● Saved entries
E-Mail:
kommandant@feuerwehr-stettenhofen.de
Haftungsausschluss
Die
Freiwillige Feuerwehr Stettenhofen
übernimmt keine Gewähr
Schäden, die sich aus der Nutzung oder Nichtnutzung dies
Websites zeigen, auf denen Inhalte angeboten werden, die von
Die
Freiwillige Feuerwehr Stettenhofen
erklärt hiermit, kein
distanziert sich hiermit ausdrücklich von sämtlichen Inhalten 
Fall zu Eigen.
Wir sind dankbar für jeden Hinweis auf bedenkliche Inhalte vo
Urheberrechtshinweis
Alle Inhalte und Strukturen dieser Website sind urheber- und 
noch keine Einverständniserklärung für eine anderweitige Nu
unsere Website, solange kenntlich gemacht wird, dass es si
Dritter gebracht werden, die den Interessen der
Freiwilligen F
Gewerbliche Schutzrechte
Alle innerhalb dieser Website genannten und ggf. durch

...

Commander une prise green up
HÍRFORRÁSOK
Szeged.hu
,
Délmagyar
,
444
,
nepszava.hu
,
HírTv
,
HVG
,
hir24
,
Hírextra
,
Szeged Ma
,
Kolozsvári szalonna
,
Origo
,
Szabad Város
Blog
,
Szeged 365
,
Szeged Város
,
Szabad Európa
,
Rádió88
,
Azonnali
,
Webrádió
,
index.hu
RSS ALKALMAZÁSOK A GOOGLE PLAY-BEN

● Task brief
Nothing but a number is expected here: the number of lines in the entries that include the word "werden".

● Output below
2